BEGIN

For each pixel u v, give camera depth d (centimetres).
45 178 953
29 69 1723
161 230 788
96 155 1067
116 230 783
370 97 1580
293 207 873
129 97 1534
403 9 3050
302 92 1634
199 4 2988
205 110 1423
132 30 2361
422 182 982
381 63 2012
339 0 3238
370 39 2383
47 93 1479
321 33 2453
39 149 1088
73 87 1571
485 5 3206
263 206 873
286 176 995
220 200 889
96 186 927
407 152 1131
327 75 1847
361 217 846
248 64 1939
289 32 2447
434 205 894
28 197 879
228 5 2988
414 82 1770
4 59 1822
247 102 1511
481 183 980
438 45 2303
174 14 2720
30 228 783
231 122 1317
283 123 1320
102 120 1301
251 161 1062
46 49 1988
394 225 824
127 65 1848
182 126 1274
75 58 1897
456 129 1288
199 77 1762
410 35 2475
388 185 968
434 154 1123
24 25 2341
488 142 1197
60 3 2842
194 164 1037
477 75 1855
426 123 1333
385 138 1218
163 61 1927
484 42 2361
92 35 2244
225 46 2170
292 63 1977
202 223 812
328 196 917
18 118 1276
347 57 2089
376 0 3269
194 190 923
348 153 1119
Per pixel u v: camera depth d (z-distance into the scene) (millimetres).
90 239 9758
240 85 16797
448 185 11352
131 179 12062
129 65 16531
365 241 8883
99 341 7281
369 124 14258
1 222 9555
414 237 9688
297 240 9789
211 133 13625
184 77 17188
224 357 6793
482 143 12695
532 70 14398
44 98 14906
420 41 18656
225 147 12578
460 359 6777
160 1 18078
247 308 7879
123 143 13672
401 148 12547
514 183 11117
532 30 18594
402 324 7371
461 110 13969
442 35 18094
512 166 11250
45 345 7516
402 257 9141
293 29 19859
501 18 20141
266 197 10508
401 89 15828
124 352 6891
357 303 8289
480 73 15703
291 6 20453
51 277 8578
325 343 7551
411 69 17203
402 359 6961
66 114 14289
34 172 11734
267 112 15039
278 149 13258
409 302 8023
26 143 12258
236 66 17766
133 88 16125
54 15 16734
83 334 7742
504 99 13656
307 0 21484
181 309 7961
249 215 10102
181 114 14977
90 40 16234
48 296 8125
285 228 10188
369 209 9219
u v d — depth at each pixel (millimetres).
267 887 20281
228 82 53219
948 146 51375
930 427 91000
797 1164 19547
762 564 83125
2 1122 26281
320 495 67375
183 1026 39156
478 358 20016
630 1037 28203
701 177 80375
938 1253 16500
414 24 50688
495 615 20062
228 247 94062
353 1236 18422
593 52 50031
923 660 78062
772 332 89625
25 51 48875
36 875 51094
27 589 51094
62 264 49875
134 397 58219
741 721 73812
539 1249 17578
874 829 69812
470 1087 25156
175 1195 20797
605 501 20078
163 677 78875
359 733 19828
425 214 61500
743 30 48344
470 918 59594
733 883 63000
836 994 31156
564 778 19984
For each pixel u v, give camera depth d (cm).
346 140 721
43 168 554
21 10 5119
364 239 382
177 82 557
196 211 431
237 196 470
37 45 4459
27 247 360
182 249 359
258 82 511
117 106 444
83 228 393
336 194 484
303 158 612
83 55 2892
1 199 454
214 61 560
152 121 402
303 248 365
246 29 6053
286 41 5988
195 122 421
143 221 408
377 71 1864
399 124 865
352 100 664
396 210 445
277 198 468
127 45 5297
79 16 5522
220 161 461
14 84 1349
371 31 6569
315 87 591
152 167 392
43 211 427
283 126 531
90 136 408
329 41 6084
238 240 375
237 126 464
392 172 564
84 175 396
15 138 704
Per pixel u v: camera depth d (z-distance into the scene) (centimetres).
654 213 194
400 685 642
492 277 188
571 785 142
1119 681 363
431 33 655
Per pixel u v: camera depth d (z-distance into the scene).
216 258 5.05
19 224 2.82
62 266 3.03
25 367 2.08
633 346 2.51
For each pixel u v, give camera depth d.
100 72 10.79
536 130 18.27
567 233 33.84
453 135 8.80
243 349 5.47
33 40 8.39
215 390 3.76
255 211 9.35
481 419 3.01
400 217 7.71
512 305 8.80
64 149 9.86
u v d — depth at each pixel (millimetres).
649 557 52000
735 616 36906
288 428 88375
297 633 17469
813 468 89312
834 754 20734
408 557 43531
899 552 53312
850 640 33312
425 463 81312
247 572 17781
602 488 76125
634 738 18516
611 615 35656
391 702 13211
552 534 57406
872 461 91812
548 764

END

▶ **What to do**: Faithfully reproduce all of the material.

▶ **Solved exercise**:
For each pixel u v, give camera depth d (centimetres).
45 178 953
29 69 1723
161 230 788
96 155 1067
116 230 783
370 97 1580
293 207 873
129 97 1534
403 9 3050
302 92 1634
199 4 2988
205 110 1423
132 30 2361
422 182 982
381 63 2012
339 0 3238
370 39 2383
47 93 1479
321 33 2453
39 149 1088
73 87 1571
485 5 3206
263 206 873
286 176 995
220 200 889
96 186 927
407 152 1131
327 75 1847
361 217 846
248 64 1939
289 32 2447
434 205 894
28 197 879
228 5 2988
414 82 1770
4 59 1822
247 102 1511
481 183 980
438 45 2303
174 14 2720
30 228 783
231 122 1317
283 123 1320
102 120 1301
251 161 1062
46 49 1988
394 225 824
127 65 1848
182 126 1274
75 58 1897
456 129 1288
199 77 1762
410 35 2475
388 185 968
434 154 1123
24 25 2341
488 142 1197
60 3 2842
194 164 1037
477 75 1855
426 123 1333
385 138 1218
163 61 1927
484 42 2361
92 35 2244
225 46 2170
292 63 1977
202 223 812
328 196 917
18 118 1276
347 57 2089
376 0 3269
194 190 923
348 153 1119
Per pixel u v: camera depth d (z-distance into the scene) (millimetres).
90 239 9758
240 85 16797
448 185 11352
131 179 12062
129 65 16531
365 241 8883
99 341 7281
369 124 14258
1 222 9555
414 237 9688
297 240 9789
211 133 13625
184 77 17188
224 357 6793
482 143 12695
532 70 14398
44 98 14906
420 41 18656
225 147 12578
460 359 6777
160 1 18078
247 308 7879
123 143 13672
401 148 12547
514 183 11117
532 30 18594
402 324 7371
461 110 13969
442 35 18094
512 166 11250
45 345 7516
402 257 9141
293 29 19859
501 18 20141
266 197 10508
401 89 15828
124 352 6891
357 303 8289
480 73 15703
291 6 20453
51 277 8578
325 343 7551
411 69 17203
402 359 6961
66 114 14289
34 172 11734
267 112 15039
278 149 13258
409 302 8023
26 143 12258
236 66 17766
133 88 16125
54 15 16734
83 334 7742
504 99 13656
307 0 21484
181 309 7961
249 215 10102
181 114 14977
90 40 16234
48 296 8125
285 228 10188
369 209 9219
u v d — depth at each pixel (millimetres).
267 887 20281
228 82 53219
948 146 51375
930 427 91000
797 1164 19547
762 564 83125
2 1122 26281
320 495 67375
183 1026 39156
478 358 20016
630 1037 28203
701 177 80375
938 1253 16500
414 24 50688
495 615 20062
228 247 94062
353 1236 18422
593 52 50031
923 660 78062
772 332 89625
25 51 48875
36 875 51094
27 589 51094
62 264 49875
134 397 58219
741 721 73812
539 1249 17578
874 829 69812
470 1087 25156
175 1195 20797
605 501 20078
163 677 78875
359 733 19828
425 214 61500
743 30 48344
470 918 59594
733 883 63000
836 994 31156
564 778 19984
For each pixel u v, give camera depth d (cm).
346 140 721
43 168 554
21 10 5119
364 239 382
177 82 557
196 211 431
237 196 470
37 45 4459
27 247 360
182 249 359
258 82 511
117 106 444
83 228 393
336 194 484
303 158 612
83 55 2892
1 199 454
214 61 560
152 121 402
303 248 365
246 29 6053
286 41 5988
195 122 421
143 221 408
377 71 1864
399 124 865
352 100 664
396 210 445
277 198 468
127 45 5297
79 16 5522
220 161 461
14 84 1349
371 31 6569
315 87 591
152 167 392
43 211 427
283 126 531
90 136 408
329 41 6084
238 240 375
237 126 464
392 172 564
84 175 396
15 138 704
Per pixel u v: camera depth d (z-distance into the scene) (centimetres).
654 213 194
400 685 642
492 277 188
571 785 142
1119 681 363
431 33 655
Per pixel u v: camera depth d (z-distance into the scene).
216 258 5.05
19 224 2.82
62 266 3.03
25 367 2.08
633 346 2.51
For each pixel u v, give camera depth d.
100 72 10.79
536 130 18.27
567 233 33.84
453 135 8.80
243 349 5.47
33 40 8.39
215 390 3.76
255 211 9.35
481 419 3.01
400 217 7.71
512 305 8.80
64 149 9.86
u v d — depth at each pixel (millimetres).
649 557 52000
735 616 36906
288 428 88375
297 633 17469
813 468 89312
834 754 20734
408 557 43531
899 552 53312
850 640 33312
425 463 81312
247 572 17781
602 488 76125
634 738 18516
611 615 35656
391 702 13211
552 534 57406
872 461 91812
548 764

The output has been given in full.